Segment Open

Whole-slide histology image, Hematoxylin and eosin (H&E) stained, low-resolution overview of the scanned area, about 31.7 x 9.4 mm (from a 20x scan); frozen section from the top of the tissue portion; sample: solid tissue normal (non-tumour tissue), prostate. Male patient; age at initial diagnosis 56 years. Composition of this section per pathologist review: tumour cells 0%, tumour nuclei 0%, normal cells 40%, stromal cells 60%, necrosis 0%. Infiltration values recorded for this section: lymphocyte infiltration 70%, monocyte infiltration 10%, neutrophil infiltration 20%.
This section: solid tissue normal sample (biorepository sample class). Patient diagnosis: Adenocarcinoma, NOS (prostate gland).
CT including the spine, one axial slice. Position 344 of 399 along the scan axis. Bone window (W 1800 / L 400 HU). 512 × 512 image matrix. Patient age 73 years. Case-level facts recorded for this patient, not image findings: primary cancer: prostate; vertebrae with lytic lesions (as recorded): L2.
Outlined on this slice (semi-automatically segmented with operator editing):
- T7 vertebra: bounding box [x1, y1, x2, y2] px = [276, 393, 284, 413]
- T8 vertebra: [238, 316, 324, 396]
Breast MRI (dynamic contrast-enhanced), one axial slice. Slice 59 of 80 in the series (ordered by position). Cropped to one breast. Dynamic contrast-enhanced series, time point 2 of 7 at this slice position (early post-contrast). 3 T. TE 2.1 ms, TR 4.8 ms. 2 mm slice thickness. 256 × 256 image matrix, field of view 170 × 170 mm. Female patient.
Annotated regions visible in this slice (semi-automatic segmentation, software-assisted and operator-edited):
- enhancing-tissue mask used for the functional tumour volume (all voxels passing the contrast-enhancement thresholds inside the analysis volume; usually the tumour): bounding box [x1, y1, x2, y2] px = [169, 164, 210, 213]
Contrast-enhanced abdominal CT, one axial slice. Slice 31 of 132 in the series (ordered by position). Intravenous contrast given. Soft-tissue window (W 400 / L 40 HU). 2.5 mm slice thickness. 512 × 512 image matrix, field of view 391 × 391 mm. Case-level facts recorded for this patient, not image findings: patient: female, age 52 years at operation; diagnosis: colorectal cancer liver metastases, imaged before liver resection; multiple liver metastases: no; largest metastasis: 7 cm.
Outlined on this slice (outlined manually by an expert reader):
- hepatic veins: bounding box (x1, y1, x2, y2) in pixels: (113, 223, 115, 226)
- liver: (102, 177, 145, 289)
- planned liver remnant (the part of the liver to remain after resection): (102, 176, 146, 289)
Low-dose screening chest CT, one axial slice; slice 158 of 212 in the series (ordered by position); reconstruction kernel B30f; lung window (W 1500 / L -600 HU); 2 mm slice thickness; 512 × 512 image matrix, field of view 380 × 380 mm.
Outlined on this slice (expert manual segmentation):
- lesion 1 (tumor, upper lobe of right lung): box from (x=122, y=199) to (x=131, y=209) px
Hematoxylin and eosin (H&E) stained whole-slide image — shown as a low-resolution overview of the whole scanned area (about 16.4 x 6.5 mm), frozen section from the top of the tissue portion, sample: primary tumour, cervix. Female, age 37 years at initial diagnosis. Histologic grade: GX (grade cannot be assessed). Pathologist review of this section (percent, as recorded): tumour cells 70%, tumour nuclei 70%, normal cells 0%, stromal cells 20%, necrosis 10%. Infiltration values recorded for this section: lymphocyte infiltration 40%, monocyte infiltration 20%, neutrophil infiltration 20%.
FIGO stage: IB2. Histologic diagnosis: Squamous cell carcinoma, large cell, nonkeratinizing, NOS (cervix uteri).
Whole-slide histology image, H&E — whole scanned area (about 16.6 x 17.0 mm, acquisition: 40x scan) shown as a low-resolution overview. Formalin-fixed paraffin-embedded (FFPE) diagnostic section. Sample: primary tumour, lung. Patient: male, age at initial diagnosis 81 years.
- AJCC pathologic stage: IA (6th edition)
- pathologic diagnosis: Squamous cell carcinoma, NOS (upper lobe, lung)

Segment Closed

To do >> An exact copy of the lines from the one with "FIGO stage: IB2." to the final line of the entries is all that the answer should hold.

Worked solution >>
FIGO stage: IB2. Histologic diagnosis: Squamous cell carcinoma, large cell, nonkeratinizing, NOS (cervix uteri).
Whole-slide histology image, H&E — whole scanned area (about 16.6 x 17.0 mm, acquisition: 40x scan) shown as a low-resolution overview. Formalin-fixed paraffin-embedded (FFPE) diagnostic section. Sample: primary tumour, lung. Patient: male, age at initial diagnosis 81 years.
- AJCC pathologic stage: IA (6th edition)
- pathologic diagnosis: Squamous cell carcinoma, NOS (upper lobe, lung)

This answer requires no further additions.